Note that this algorithm can get complex if the maximum edit distance is large, as many paths would be followed. The reason why this algorithm is employed is a trade-off:

  • For full-text search purposes, the maximum edit distance is small, so the algorithm is performant enough.
  • A Levenshtein automaton is a fast alternative for low edit distances (1 or 2), but can get excessively complex and memory hungry for edit distances above 3. It is also a much more complex algorithm.
  • Trigram indexes require much more space and often yield worse results (a trigram index cannot match votka to vodka).
  • As MiniSearch is optimized for local and possibly memory-constrained setup, higher computation complexity is traded in exchange for smaller space requirement for the index.

Search API layer

The search API layer offers a small and simple API surface for application developers. It does not assume that a specific locale is used in the indexed documents, therefore no stemming nor stop-word filtering is performed, but instead offers easy options for developers to provide their own implementation. This heuristic will be followed in future development too: rather than providing an opinionated solution, the project will offer simple building blocks for application developers to implement their own solutions.

The inverted index is implemented with SearchableMap, and posting lists are stored as values in the Map. This way, the same data structure provides both the inverted index and the set of indexed terms. Different document fields are indexed within the same index, to further save space. The index is therefore structured as following:

term -> field -> document -> term frequency

The fields and documents are referenced in the index with a short numeric ID for performance and to save space.

Search result scoring

When performing a search, the entries corresponding to the search term are looked up in the index (optionally searching the index with prefix or fuzzy search). If the combination of term, field and document is found, then this indicates that the term was present in this particular document field. But it is not helpful to return all matching documents in an arbitrary order. We want to return the results in order of relevance.

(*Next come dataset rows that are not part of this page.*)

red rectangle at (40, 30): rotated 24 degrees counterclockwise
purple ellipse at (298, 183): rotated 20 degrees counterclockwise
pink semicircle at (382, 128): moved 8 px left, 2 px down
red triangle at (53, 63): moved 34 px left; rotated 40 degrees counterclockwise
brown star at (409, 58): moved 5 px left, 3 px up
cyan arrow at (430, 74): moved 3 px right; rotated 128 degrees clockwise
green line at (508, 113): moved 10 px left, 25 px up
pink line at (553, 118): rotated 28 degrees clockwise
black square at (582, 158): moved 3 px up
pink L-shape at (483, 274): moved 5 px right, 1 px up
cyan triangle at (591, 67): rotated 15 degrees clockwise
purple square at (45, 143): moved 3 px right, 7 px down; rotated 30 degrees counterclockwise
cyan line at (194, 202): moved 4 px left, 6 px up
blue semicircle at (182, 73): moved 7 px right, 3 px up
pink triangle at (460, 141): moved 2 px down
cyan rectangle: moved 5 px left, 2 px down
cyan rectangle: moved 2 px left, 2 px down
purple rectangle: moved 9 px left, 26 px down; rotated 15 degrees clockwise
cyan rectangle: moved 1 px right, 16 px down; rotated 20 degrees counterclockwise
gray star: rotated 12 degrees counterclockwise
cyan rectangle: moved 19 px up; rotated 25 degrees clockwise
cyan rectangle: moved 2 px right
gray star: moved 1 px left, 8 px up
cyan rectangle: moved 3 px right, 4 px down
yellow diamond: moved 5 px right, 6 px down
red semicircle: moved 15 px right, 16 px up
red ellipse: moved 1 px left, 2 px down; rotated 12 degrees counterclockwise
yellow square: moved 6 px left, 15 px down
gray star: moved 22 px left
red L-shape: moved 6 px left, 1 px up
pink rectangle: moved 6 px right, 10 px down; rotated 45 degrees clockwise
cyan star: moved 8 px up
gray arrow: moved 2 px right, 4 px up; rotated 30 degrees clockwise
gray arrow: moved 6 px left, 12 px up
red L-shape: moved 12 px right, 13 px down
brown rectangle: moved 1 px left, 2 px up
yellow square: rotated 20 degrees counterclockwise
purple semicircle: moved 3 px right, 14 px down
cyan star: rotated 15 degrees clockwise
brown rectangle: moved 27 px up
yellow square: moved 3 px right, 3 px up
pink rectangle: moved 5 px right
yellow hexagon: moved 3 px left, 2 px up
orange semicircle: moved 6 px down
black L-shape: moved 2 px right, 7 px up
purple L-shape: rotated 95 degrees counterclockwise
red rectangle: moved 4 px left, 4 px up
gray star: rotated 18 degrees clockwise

For every document field matching a term, a relevance score is calculated. It indicates the quality of the match, with a higher score indicating a better match. The variables that are used to calculate the score are:

  • The frequency of the term in the document field that is being scored.
  • The total number of documents with matching fields for this term.
  • The total number of indexed documents.
  • The length of this field.
  • The average length of this field for all indexed documents.

The scoring algorithm is based on BM25 (and its derivative BM25+), which is also used in other popular search engines such as Lucene. BM25 is an improvement on TF-IDF and incorporates the following ideas:

  • If a term is less common, the score should be higher (like TD-IDF).
  • If a term occurs more frequently, the score should be higher (so far this is the same as TD-IDF). But the relationship is not linear. If a term occurs twice as often, the score is not twice as high.
  • If a document field is shorter, it requires fewer term occurrences to be achieve the same relevance as a longer document field. This encodes the idea that a term occurring once in, say, a title is more relevant than a word occuring once in a long paragraph.

The scores are calculated for every document field matching a query term. The results are added. To reward documents that match the most terms, the final score is multiplied by the number of matching terms in the query.